■ Recorded information
-=-=-

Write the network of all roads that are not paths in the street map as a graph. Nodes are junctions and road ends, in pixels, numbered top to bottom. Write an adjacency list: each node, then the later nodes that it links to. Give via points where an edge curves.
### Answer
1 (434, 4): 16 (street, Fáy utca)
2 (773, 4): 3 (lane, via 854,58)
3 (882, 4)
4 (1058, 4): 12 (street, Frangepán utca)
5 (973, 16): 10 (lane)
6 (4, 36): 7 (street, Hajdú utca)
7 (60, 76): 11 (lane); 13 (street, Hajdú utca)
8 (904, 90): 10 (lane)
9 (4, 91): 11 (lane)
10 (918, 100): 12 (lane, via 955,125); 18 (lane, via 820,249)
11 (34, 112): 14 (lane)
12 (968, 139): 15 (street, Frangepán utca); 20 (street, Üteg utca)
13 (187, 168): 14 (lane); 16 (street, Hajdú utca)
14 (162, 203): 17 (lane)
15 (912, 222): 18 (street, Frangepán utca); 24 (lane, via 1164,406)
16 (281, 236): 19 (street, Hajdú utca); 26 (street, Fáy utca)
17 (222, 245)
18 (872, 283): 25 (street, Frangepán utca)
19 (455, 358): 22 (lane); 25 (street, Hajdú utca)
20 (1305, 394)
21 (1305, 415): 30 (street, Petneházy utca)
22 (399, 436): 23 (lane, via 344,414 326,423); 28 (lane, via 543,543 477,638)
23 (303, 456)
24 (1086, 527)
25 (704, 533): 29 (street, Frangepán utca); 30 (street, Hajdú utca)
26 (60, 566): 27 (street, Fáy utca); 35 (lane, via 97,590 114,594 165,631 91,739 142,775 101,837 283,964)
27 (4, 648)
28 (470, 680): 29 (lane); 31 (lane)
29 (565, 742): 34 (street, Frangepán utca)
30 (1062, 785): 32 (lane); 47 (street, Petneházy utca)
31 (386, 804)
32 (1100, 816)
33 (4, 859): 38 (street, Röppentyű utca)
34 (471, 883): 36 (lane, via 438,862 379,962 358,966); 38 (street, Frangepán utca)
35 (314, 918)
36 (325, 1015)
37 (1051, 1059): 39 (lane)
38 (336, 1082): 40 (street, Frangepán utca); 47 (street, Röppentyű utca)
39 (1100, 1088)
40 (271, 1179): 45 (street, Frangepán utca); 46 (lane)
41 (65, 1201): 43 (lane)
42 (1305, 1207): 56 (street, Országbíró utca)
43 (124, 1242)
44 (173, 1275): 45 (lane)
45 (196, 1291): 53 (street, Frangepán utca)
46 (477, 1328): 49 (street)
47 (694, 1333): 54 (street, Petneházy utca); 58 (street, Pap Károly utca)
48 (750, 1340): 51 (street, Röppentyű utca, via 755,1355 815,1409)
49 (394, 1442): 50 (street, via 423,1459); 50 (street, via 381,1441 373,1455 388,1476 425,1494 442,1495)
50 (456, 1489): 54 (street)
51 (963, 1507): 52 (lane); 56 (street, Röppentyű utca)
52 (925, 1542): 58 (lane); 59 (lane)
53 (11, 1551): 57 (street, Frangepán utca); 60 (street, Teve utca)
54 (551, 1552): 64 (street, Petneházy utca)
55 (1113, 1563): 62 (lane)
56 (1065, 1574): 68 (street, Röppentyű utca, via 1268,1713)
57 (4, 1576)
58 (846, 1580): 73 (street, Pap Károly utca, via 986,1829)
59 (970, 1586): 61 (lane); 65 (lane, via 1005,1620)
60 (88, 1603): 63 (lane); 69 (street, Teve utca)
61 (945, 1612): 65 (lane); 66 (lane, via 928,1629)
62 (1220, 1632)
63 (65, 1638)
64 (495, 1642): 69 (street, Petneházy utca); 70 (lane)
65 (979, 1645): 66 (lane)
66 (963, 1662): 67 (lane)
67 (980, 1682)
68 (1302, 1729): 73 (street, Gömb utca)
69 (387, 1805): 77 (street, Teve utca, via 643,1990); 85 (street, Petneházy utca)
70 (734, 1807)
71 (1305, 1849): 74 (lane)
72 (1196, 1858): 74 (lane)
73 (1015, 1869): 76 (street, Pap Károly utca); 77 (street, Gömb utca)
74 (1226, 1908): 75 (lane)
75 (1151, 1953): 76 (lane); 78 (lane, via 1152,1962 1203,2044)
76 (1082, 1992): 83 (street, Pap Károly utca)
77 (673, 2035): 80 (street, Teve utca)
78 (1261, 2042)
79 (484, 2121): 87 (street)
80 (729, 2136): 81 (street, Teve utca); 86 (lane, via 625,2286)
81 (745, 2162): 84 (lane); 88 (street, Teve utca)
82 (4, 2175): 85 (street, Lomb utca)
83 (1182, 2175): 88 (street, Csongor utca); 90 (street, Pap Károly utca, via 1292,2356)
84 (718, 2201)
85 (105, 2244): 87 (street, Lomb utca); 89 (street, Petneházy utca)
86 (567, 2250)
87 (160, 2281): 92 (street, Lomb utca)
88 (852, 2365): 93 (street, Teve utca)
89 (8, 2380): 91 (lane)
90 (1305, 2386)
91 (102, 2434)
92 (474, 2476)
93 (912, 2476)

-=-=-

■ Exercise description
The records above are to be given again in full, exactly.

■ Answer space
Write the network of all roads that are not paths in the street map as a graph. Nodes are junctions and road ends, in pixels, numbered top to bottom. Write an adjacency list: each node, then the later nodes that it links to. Give via points where an edge curves.
### Answer
1 (434, 4): 16 (street, Fáy utca)
2 (773, 4): 3 (lane, via 854,58)
3 (882, 4)
4 (1058, 4): 12 (street, Frangepán utca)
5 (973, 16): 10 (lane)
6 (4, 36): 7 (street, Hajdú utca)
7 (60, 76): 11 (lane); 13 (street, Hajdú utca)
8 (904, 90): 10 (lane)
9 (4, 91): 11 (lane)
10 (918, 100): 12 (lane, via 955,125); 18 (lane, via 820,249)
11 (34, 112): 14 (lane)
12 (968, 139): 15 (street, Frangepán utca); 20 (street, Üteg utca)
13 (187, 168): 14 (lane); 16 (street, Hajdú utca)
14 (162, 203): 17 (lane)
15 (912, 222): 18 (street, Frangepán utca); 24 (lane, via 1164,406)
16 (281, 236): 19 (street, Hajdú utca); 26 (street, Fáy utca)
17 (222, 245)
18 (872, 283): 25 (street, Frangepán utca)
19 (455, 358): 22 (lane); 25 (street, Hajdú utca)
20 (1305, 394)
21 (1305, 415): 30 (street, Petneházy utca)
22 (399, 436): 23 (lane, via 344,414 326,423); 28 (lane, via 543,543 477,638)
23 (303, 456)
24 (1086, 527)
25 (704, 533): 29 (street, Frangepán utca); 30 (street, Hajdú utca)
26 (60, 566): 27 (street, Fáy utca); 35 (lane, via 97,590 114,594 165,631 91,739 142,775 101,837 283,964)
27 (4, 648)
28 (470, 680): 29 (lane); 31 (lane)
29 (565, 742): 34 (street, Frangepán utca)
30 (1062, 785): 32 (lane); 47 (street, Petneházy utca)
31 (386, 804)
32 (1100, 816)
33 (4, 859): 38 (street, Röppentyű utca)
34 (471, 883): 36 (lane, via 438,862 379,962 358,966); 38 (street, Frangepán utca)
35 (314, 918)
36 (325, 1015)
37 (1051, 1059): 39 (lane)
38 (336, 1082): 40 (street, Frangepán utca); 47 (street, Röppentyű utca)
39 (1100, 1088)
40 (271, 1179): 45 (street, Frangepán utca); 46 (lane)
41 (65, 1201): 43 (lane)
42 (1305, 1207): 56 (street, Országbíró utca)
43 (124, 1242)
44 (173, 1275): 45 (lane)
45 (196, 1291): 53 (street, Frangepán utca)
46 (477, 1328): 49 (street)
47 (694, 1333): 54 (street, Petneházy utca); 58 (street, Pap Károly utca)
48 (750, 1340): 51 (street, Röppentyű utca, via 755,1355 815,1409)
49 (394, 1442): 50 (street, via 423,1459); 50 (street, via 381,1441 373,1455 388,1476 425,1494 442,1495)
50 (456, 1489): 54 (street)
51 (963, 1507): 52 (lane); 56 (street, Röppentyű utca)
52 (925, 1542): 58 (lane); 59 (lane)
53 (11, 1551): 57 (street, Frangepán utca); 60 (street, Teve utca)
54 (551, 1552): 64 (street, Petneházy utca)
55 (1113, 1563): 62 (lane)
56 (1065, 1574): 68 (street, Röppentyű utca, via 1268,1713)
57 (4, 1576)
58 (846, 1580): 73 (street, Pap Károly utca, via 986,1829)
59 (970, 1586): 61 (lane); 65 (lane, via 1005,1620)
60 (88, 1603): 63 (lane); 69 (street, Teve utca)
61 (945, 1612): 65 (lane); 66 (lane, via 928,1629)
62 (1220, 1632)
63 (65, 1638)
64 (495, 1642): 69 (street, Petneházy utca); 70 (lane)
65 (979, 1645): 66 (lane)
66 (963, 1662): 67 (lane)
67 (980, 1682)
68 (1302, 1729): 73 (street, Gömb utca)
69 (387, 1805): 77 (street, Teve utca, via 643,1990); 85 (street, Petneházy utca)
70 (734, 1807)
71 (1305, 1849): 74 (lane)
72 (1196, 1858): 74 (lane)
73 (1015, 1869): 76 (street, Pap Károly utca); 77 (street, Gömb utca)
74 (1226, 1908): 75 (lane)
75 (1151, 1953): 76 (lane); 78 (lane, via 1152,1962 1203,2044)
76 (1082, 1992): 83 (street, Pap Károly utca)
77 (673, 2035): 80 (street, Teve utca)
78 (1261, 2042)
79 (484, 2121): 87 (street)
80 (729, 2136): 81 (street, Teve utca); 86 (lane, via 625,2286)
81 (745, 2162): 84 (lane); 88 (street, Teve utca)
82 (4, 2175): 85 (street, Lomb utca)
83 (1182, 2175): 88 (street, Csongor utca); 90 (street, Pap Károly utca, via 1292,2356)
84 (718, 2201)
85 (105, 2244): 87 (street, Lomb utca); 89 (street, Petneházy utca)
86 (567, 2250)
87 (160, 2281): 92 (street, Lomb utca)
88 (852, 2365): 93 (street, Teve utca)
89 (8, 2380): 91 (lane)
90 (1305, 2386)
91 (102, 2434)
92 (474, 2476)
93 (912, 2476)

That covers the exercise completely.